IT大手ディー・エヌ・エー(DeNA)が運営する医療情報サイトが根拠の不明確な記事を載せ、公開中止に追い込まれた。記事の正確さをないがしろにして、広告料稼ぎに走るようではビジネスといえない。
テーマごとに情報を集めるサイトは、「まとめサイト」と呼ばれる。近年、急成長したインターネット上のメディアである。だが、他社にも同じような問題が見つかり、非公開の動きが広がっている。
公開中止のきっかけになったこのサイトは、DeNAが運営する医療系サイト「WELQ(ウェルク)」だ。2015年10月に開設された。
外部筆者らに記事を募り、まとめ情報を無料で提供する。そして閲覧率をあげることで広告収入を増やす仕組みだった。月間の利用者は延べ約2000万人にのぼったという。

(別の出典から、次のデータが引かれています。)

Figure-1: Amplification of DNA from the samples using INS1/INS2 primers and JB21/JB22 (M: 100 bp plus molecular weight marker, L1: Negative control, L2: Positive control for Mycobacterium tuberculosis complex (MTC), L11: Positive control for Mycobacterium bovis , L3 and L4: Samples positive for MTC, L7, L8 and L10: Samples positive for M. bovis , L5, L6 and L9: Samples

ウェルクでは、医師のブログを勝手に変え、それを読んだ日焼け患者がタオルを患部に直接あて、症状を悪化させた例があった。
特定の化粧品などの効果を保証して、販売のページに移動できるような不適切な表示も見られた。東京都は、医薬品医療機器法(旧薬事法)違反にあたる疑いがあるとして記事作成の経緯などを調べている。
また同社は、責任を負う編集部の機能が明確には存在しないことや、外部筆者が他人の記事を書き換える際、文言が同じにならないようにマニュアルで指示していたことを認めた。記事に多くのキーワードを盛り込むことで、検索結果の上位にくるように細工もしていた。

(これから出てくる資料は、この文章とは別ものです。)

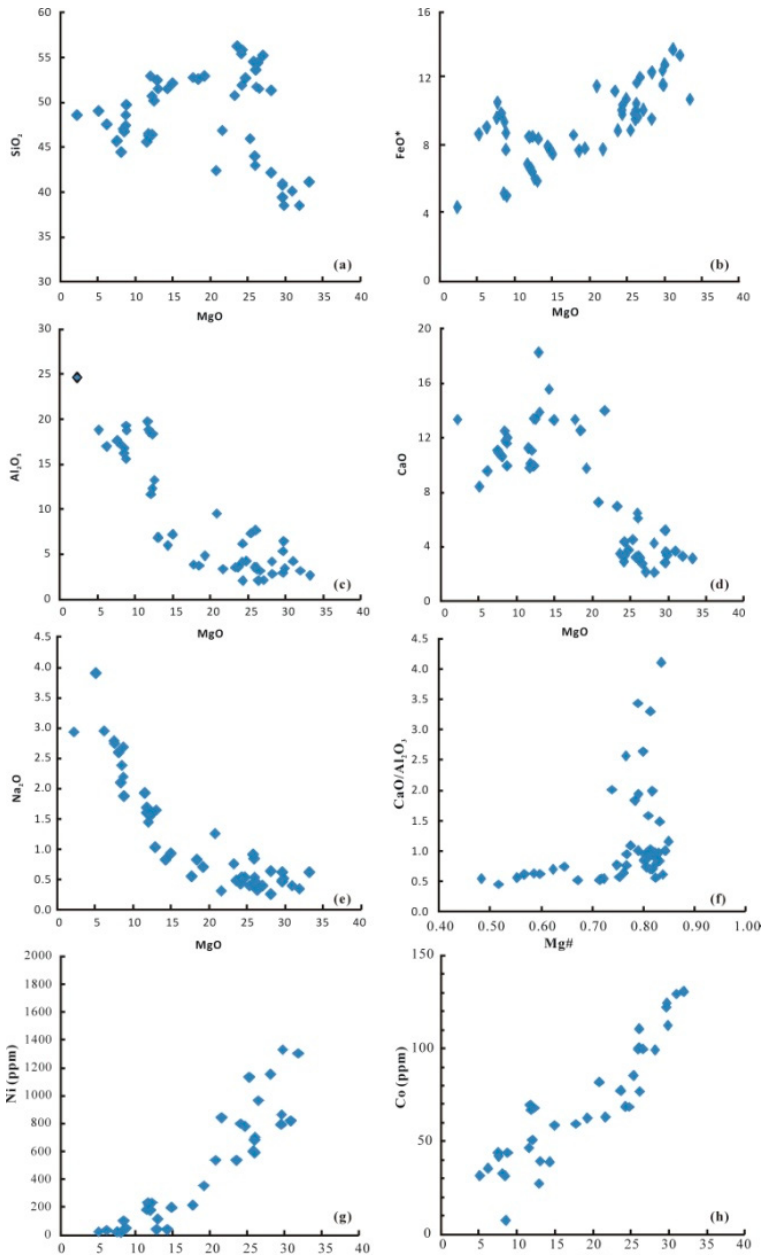
Figure 9. Other oxides and trace elements versus MgO plots and CaO/Al 2 O 3 versus Mg# from the Xingdi No.2 intrusive rocks. ( a ) SiO 2 versus MgO; ( b ) FeO* versus MgO; ( c ) Al 2 O 3 versus MgO; ( d ) CaO versus MgO; ( e ) Na 2 O versus MgO; ( f ) CaO/Al 2 O 3 versus Mg#; ( g ) Ni versus MgO; ( h ) Co versus MgO.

同社の他サイトでは、外部筆者が1文字0・5円の低単価で受注していた。まともな収入を得るには量をこなすことが必要で、他人の記事を書き換えるしかなかったという。
引用は本来出典を明記し、正当な範囲で行わなければならない。いずれも安易な運営であり、大がかりな著作権侵害になる可能性がある。
正確な記事を作るには、労を惜しまずに取材することが求められる。しかし、ウェルクはその手間ひまをかけず、書き換えが前提と受け取れるようなやり方で、記事を量産していた。情報の中身を問わず、収益を最優先するビジネスは成り立たない。

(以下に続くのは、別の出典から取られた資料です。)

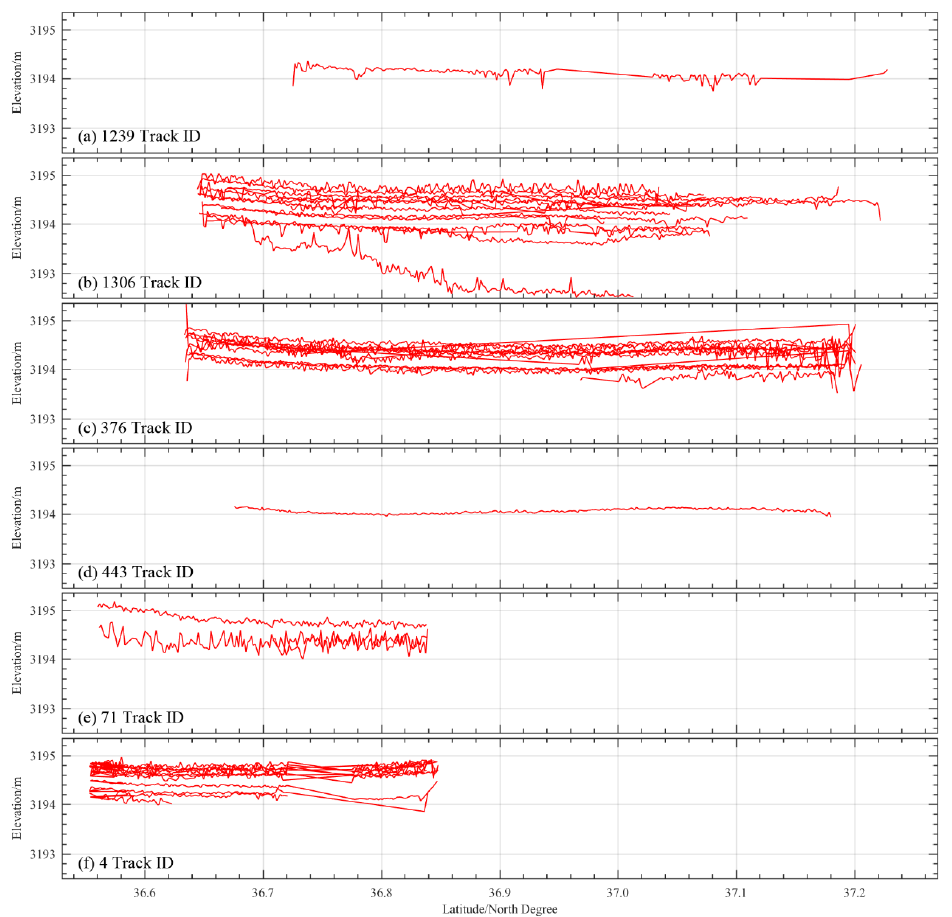
Figure 7. The elevation variation along the latitude in each track of ICESat, using the EGM2008 geoid and WGS84 reference ellipsoid.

まとめサイトは、膨大な情報の中から役立つものを探すために生まれたものである。同社は「成長を求めすぎて、正しい情報提供への配慮を欠いた」と陳謝した。
ネットには、参加者全員が情報を共有し、見知らぬ者同士を結びつける力がある。一方で情報は玉石混交だ。広く情報を扱うネットメディア全体の自覚を求めるとともに、利用する側が情報の質を見極められる教育を進めなければならない。